== GIVEN TEXT ==

-- Opening Marker --

From 1750 to 1779 the Cape of Good Hope became strategically important due to the increasing competition between France and Great Britain for control of the seas. In 1780 Holland joined the American Revolutionary War in alliance with France and Spain against Great Britain; the British Government were aware of the consequences should the Cape of Good Hope fall and the impact it would have on its trade links with India and put a plan into place to capture the Cape and circumvent its use by the enemy. The first attempt was subject to prolonged delays and the fact that the French were able to reinforce their defences enabled them to successfully defend it from the British attack. From 1781 to 1791 various attempts were made to capture the station: all failed and it remained under the control of France and the French were successful in attacking and disrupting the trade cargo of the East India Company's ships that were travelling between Asian subcontinent and Europe. In 1792 hostilities temporarily ceased and by 1793 the Directors of the East India Company expressed their concern about the cape being retained by the French. The British government and the Admiralty decided to act and successfully retook it in 1795: the first Naval base was established at Table Bay.

-- Closing Marker --

== SUPPLIED ENTRIES ==
-- Opening Marker --

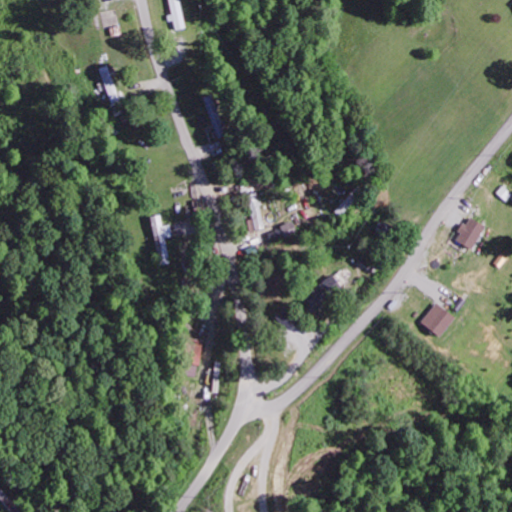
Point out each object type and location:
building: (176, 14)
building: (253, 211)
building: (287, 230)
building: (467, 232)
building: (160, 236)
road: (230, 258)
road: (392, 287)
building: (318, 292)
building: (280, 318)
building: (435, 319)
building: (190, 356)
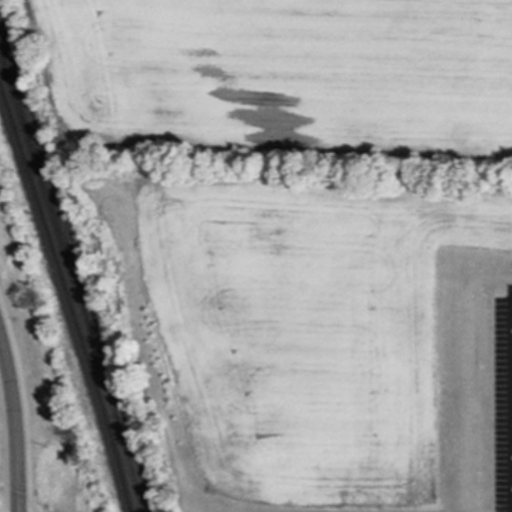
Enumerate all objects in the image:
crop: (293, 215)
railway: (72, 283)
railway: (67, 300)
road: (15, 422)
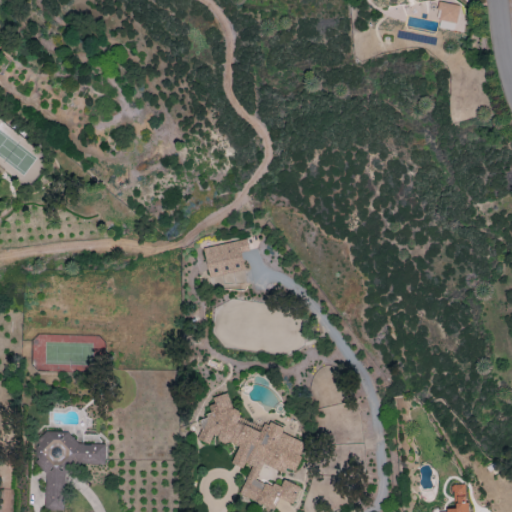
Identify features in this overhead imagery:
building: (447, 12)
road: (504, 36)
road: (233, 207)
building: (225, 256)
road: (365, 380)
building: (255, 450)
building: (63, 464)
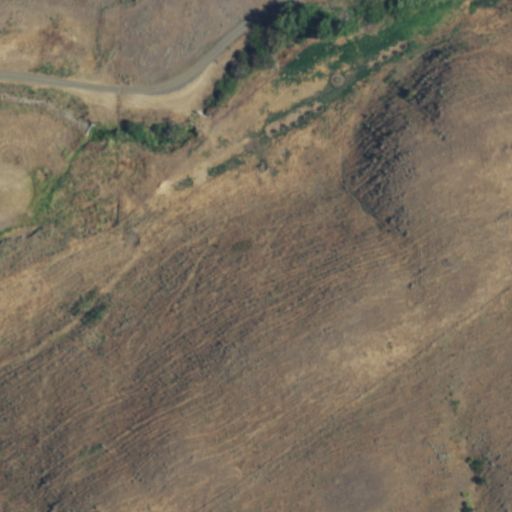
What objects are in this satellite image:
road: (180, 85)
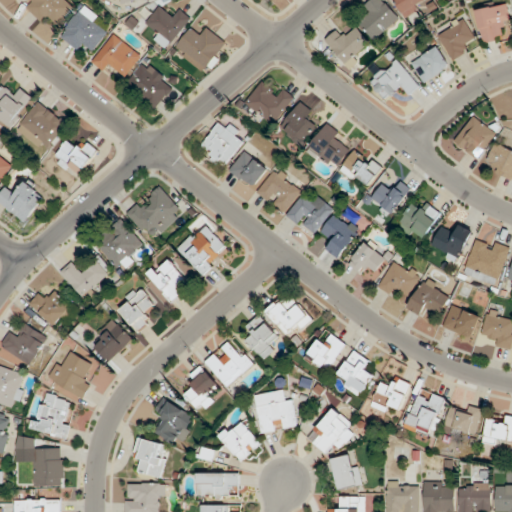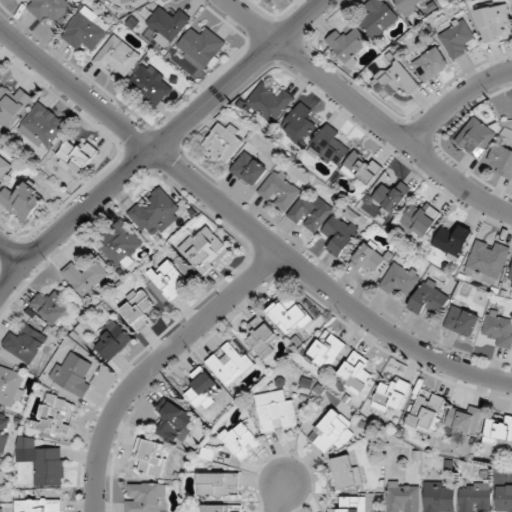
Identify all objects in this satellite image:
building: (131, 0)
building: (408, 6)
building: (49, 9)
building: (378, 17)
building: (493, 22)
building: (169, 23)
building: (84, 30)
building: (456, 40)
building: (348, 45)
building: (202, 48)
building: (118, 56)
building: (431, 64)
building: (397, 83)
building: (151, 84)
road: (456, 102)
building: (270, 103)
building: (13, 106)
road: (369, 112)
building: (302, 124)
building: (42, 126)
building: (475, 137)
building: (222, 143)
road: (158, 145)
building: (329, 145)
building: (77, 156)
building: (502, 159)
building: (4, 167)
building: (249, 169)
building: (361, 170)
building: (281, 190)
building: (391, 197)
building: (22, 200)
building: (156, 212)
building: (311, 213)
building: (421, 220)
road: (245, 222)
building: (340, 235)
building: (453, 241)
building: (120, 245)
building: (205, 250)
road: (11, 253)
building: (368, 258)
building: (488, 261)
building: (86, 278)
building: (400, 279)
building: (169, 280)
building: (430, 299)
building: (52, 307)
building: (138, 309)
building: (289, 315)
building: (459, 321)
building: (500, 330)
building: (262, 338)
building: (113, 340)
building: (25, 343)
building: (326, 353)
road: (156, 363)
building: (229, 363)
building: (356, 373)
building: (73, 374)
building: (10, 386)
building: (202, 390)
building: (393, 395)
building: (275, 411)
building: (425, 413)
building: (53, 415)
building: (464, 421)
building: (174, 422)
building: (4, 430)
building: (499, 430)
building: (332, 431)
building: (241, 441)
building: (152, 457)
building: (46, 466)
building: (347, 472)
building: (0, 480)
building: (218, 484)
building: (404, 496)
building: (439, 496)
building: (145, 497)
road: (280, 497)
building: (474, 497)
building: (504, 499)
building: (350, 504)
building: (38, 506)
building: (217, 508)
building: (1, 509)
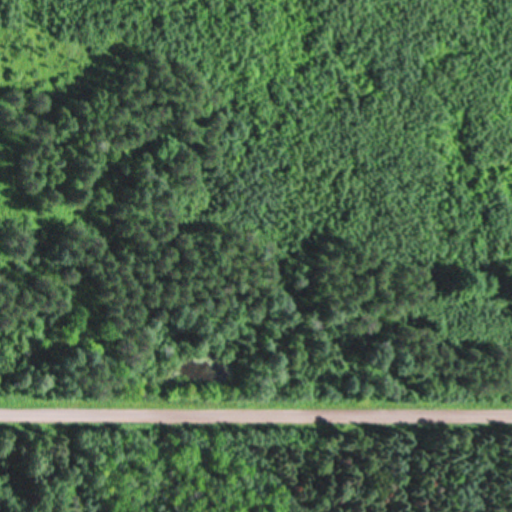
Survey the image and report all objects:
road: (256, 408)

-- Closing Marker --

List every four-digit year that appears in the Cape of Good Hope text, in the order it first appears.

== EXERCISE ANSWER ==
1750, 1779, 1780, 1781, 1791, 1792, 1793, 1795